Plank: Umweltfreundlich und kostengünstig

St. Pölten (NLK) - Mehrere Landesgebäude werden nach Angaben von Landesrat Dipl.Ing. Josef Plank in Zukunft mit Wärme aus Biomasse versorgt: die Waldschule Wiener Neustadt, Alt- und Neubau sowie das Internat der Gewerblichen Landesberufschule Mistelbach und das Landes-Pensionistenheim Bad Vöslau. "Damit entspricht das Land einem Regierungsbeschluss, bei der Neuerrichtung von Landesobjekten bzw. bei der Erneuerung von Wärmeversorgungen diese grundsätzlich auf Basis erneuerbarer Energieträger umzustellen oder an Fernwärmenetze anzuschließen", betont dazu Plank.

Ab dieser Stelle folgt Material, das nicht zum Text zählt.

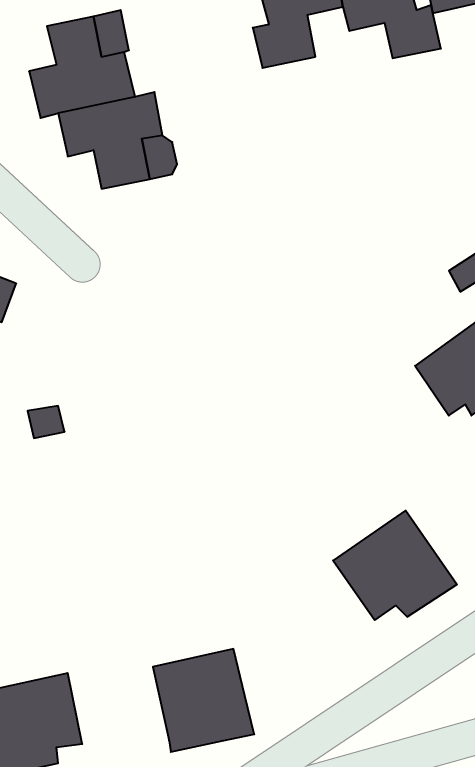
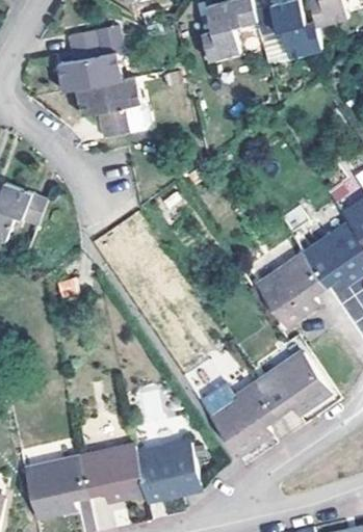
building: none -> [257,254,327,326]
building: none -> [205,379,279,459]
building: none -> [80,440,146,504]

Im Vergleich mit der bisherigen Wärmeversorgung mit fossilen Brennstoffen und der Umstellung auf Biomasse ergibt sich für die genannten Landesobjekte ein Einsparungspotenzial von jährlich 2.218 Euro. Außerdem verringern sich die CO2-Emissionen um 936 Tonnen pro Jahr als Beitrag zur Erreichung des Kyoto-Ziels.

Im Bereich Wärme aus Biomasse hält Niederösterreich die Spitzenposition in Österreich. Mit 208 Fernwärme-Anlagen und einer Leistung von 243 Megawatt liegt Niederösterreich vor der Steiermark mit 206 Anlagen und einer Leistung von 210 Megawatt. Dazu kommen noch rund 43.000 Biomasse-Kleinanlagen, deren Zahl jährlich um rund 4.500 wächst. Vor allem automatische Pelletsheizungen erfreuen sich wegen ihres Komforts immer größerer Beliebtheit.